« Le commencement qu’ont eu les âmes est pareil à la fin qu’elles espèrent, elles furent déjà sans aucun doute, dès le début, dans les réalités qu’on ne voit pas et qui sont éternelles… »

Afin d’expliquer la raison de la présence des âmes dans des composés charnels, Origène – dont le Régime Écossais Rectifié qui a hérité sa doctrine initiatique de Martinès de Pasqually († 1774) reprend les propositions -, fit sienne également une thèse qui se retrouve chez Plotin, connue sous le nom « d’ensomatose » (littéralement « l’enfermement » ou « l’immersion » dans un corps), c’est-à-dire d’un « éloignement » par lassitude, ou « refroidissement » de l’amour à l’égard de la Divinité, ayant conduit les substances intellectuelles à se mettre à distance de leur état d’union contemplative qu’elles avaient en partage avec le « Principe » [1].

La conséquence directe de ce « refroidissement », ne fut autre que la « chute », c’est-à-dire la  « descente » (katabolè) qui vit les âmes d’essence incréées, être brutalement précipitées des régions spirituelles où elles se trouvaient depuis l’origine, vers le monde terrestre matériel devenu pour elles un lieu d’exil « nécessaire », et une terrible prison.

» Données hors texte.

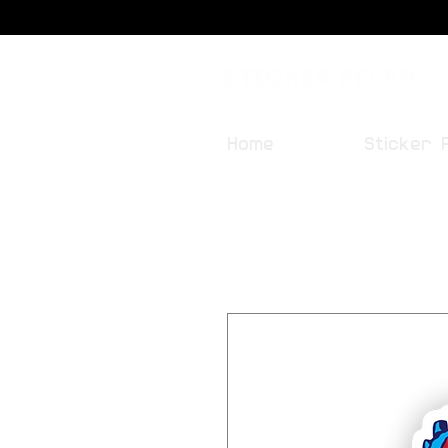
Sticker Fever
Home
Sticker 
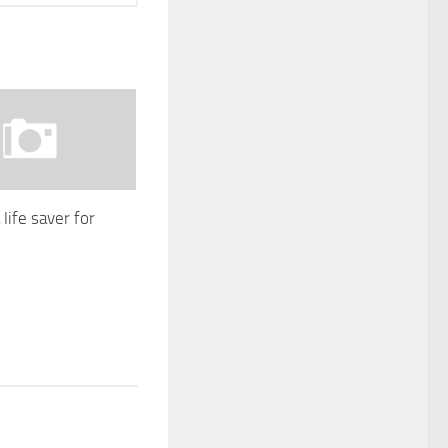
life saver for
1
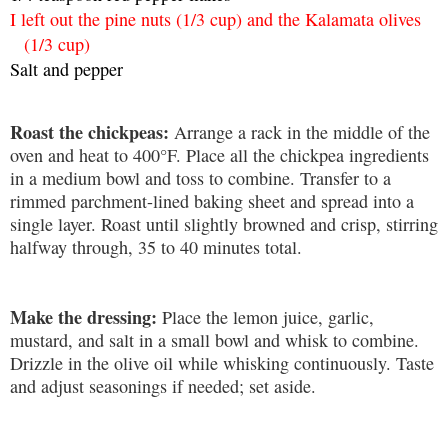
I left out the pine nuts (1/3 cup) and the Kalamata olives
(1/3 cup)
Salt and pepper
Roast the chickpeas:
Arrange a rack in the middle of the
oven and heat to 400°F. Place all the chickpea ingredients
in a medium bowl and toss to combine. Transfer to a
rimmed parchment-lined baking sheet and spread into a
single layer. Roast until slightly browned and crisp, stirring
halfway through, 35 to 40 minutes total.
Make the dressing:
Place the lemon juice, garlic,
mustard, and salt in a small bowl and whisk to combine.
Drizzle in the olive oil while whisking continuously. Taste
and adjust seasonings if needed; set aside.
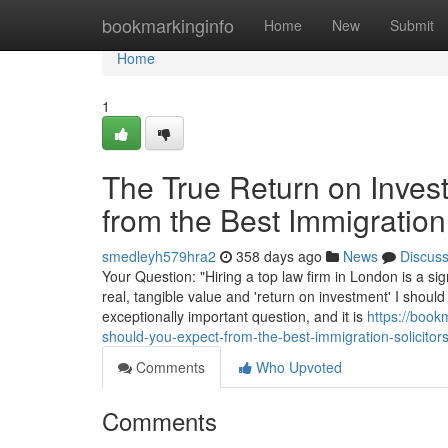
Home
bookmarkinginfo
Home
New
Submit
Home
1
The True Return on Inves
from the Best Immigration
smedleyh579hra2
358 days ago
News
Discus
Your Question: "Hiring a top law firm in London is a sig
real, tangible value and 'return on investment' I should
exceptionally important question, and it is
https://book
should-you-expect-from-the-best-immigration-solicitor
Comments
Who Upvoted
Comments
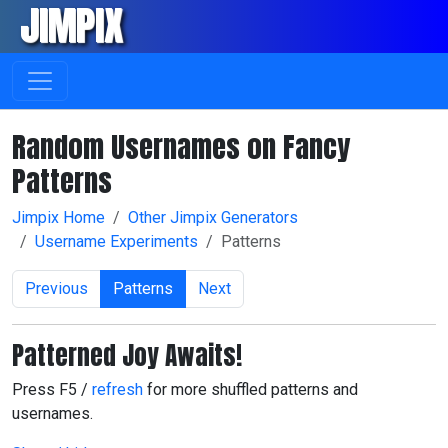
JIMPIX
Skip navigation
Random Usernames on Fancy
Patterns
Jimpix Home
Other Jimpix Generators
Username Experiments
Patterns
Previous
Patterns
Next
Patterned Joy Awaits!
Press F5 /
refresh
for more shuffled patterns and
usernames.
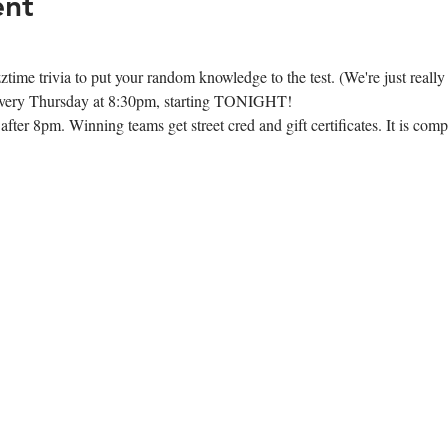
ent
time trivia to put your random knowledge to the test. (We're just really
e every Thursday at 8:30pm, starting TONIGHT!
ter 8pm. Winning teams get street cred and gift certificates. It is compl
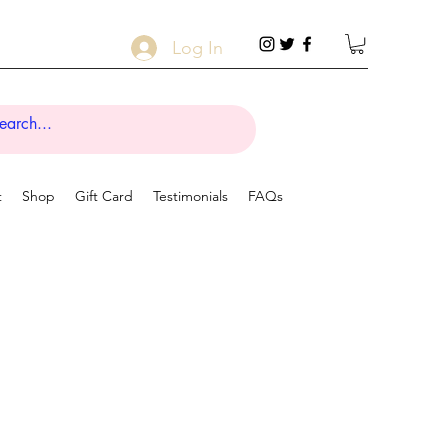
Log In
t
Shop
Gift Card
Testimonials
FAQs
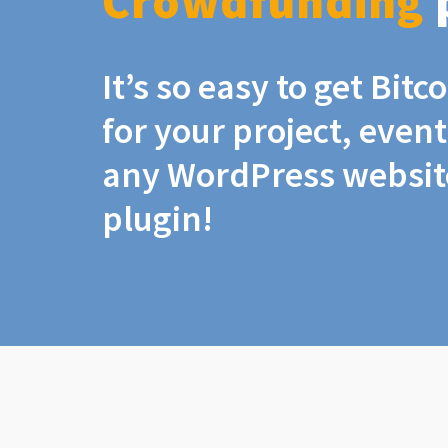
Crowdfunding
It’s so easy to get Bit
for your project, even
any WordPress website
plugin!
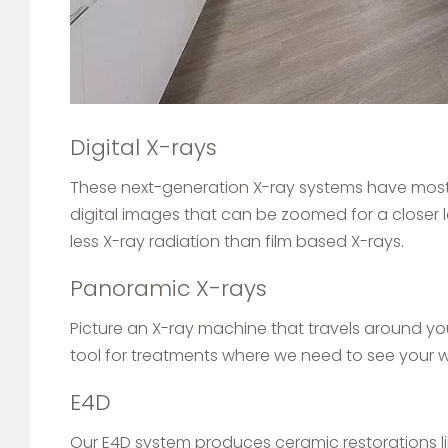
Digital X-rays
These next-generation X-ray systems have mostly
digital images that can be zoomed for a closer 
less X-ray radiation than film based X-rays.
Panoramic X-rays
Picture an X-ray machine that travels around you
tool for treatments where we need to see your 
E4D
Our E4D system produces ceramic restorations lik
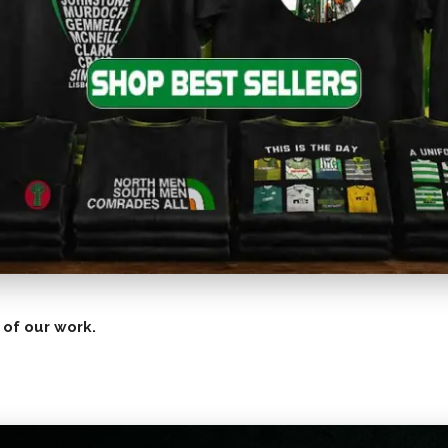
 of our work.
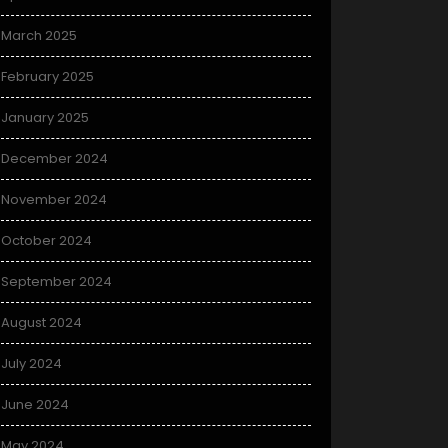
March 2025
February 2025
January 2025
December 2024
November 2024
October 2024
September 2024
August 2024
July 2024
June 2024
May 2024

Analysant le texte de l’Écriture, Origène s’attacha à mettre en lumière le sens de la formule utilisée par les synoptiques lorsqu’ils évoquent la « fondation du monde » (Matthieu, 13, 25 ; 25, 34 ; Luc 11, 50), formule reprise ensuite par saint Paul dans ses Épîtres, qui fait référence à une notion de « descente », d’évidente dégradation. Les écrivains sacrés employèrent le terme καταβολή (katabolè), provenant du verbe καταβάλλω (kattaballô), c’est-à-dire l’action de « jeter de haut en bas » pour parler de la création du monde matériel, et Origène considérera que cela ne provenait pas d’un contresens de leur part, mais d’une nette volonté de nous indiquer le caractère descendant du geste créateur, alors même qu’il eût été possible, et normal en pareille circonstance, d’utiliser le terme  kτίσις (ktisis), signifiant positivement « Création » au sens plénier et originel.

Origène écrit : « Je pense que, puisque la fin et la consommation des saints s’accompliront dans les réalités qu’on ne voit pas et qui sont éternelles, d’une réflexion sur cette fin on peut déduire, selon le principe que nous avons fréquemment exposé, que les créatures raisonnables ont eu un commencement semblable. Et si le commencement qu’elles ont eu est pareil à la fin qu’elles espèrent, elles furent déjà sans aucun doute, dès le début, dans les réalités qu’on ne voit pas et qui sont éternelles. S’il en est ainsi, sont descendues de haut en bas non seulement les âmes qui l’ont mérité par leurs mouvements divers, mais encore celles qui pour servir ce monde ont été menées, bien que ne le voulant pas, de ces réalités-là, supérieures et invisibles, à ces réalités-ci, inférieures et visibles. À la vanité en effet la création est soumise, sans qu’elle le veuille, mais à cause de celui qui l’a soumise, dans l’espoir, afin que le soleil, la lune, les étoiles et les anges de Dieu accomplissent leur ministère envers le monde..[2]»

Le Phénix Renaissant, « L’immortalité de l’âme, son ‘‘émanation’’ et sa ‘‘réintégration’’ selon le Régime Écossais Rectifié », n° 7, 2021, pp. 80-82.

Notes.

[1] Dans une étude remarquable, André Bord a montré la proximité des vues plotiniennes avec celles du christianisme, ayant mis en lumière les correspondances thématiques existant entre Plotin et saint Jean de la Croix († 1591), notamment concernant la situation de l’âme tombée dans les « fers de la matière », ce qui n’est pas sans rappeler, évidemment, les positions d’Origène, qui participent d’une identique similarité sur le sujet en des termes quasi similaires : « L’âme a voulu être à elle, paradoxe, elle s’oublie, vit hors d’elle, à la poursuite de son ombre. Enchaînée, elle n’agit que par les sens. Devenue un fragment de l’univers, elle est assujettie au Destin. C’est la perte des ailes, l’emprisonnement dans le corps, la déviation de la voie innocente […].» (A. Bord, Plotin et Jean de la Croix, Beauchesne, 1996, p. 78.).

[2] Origène, Traité des Principes, Livre III, 8e traité, III, 5-6.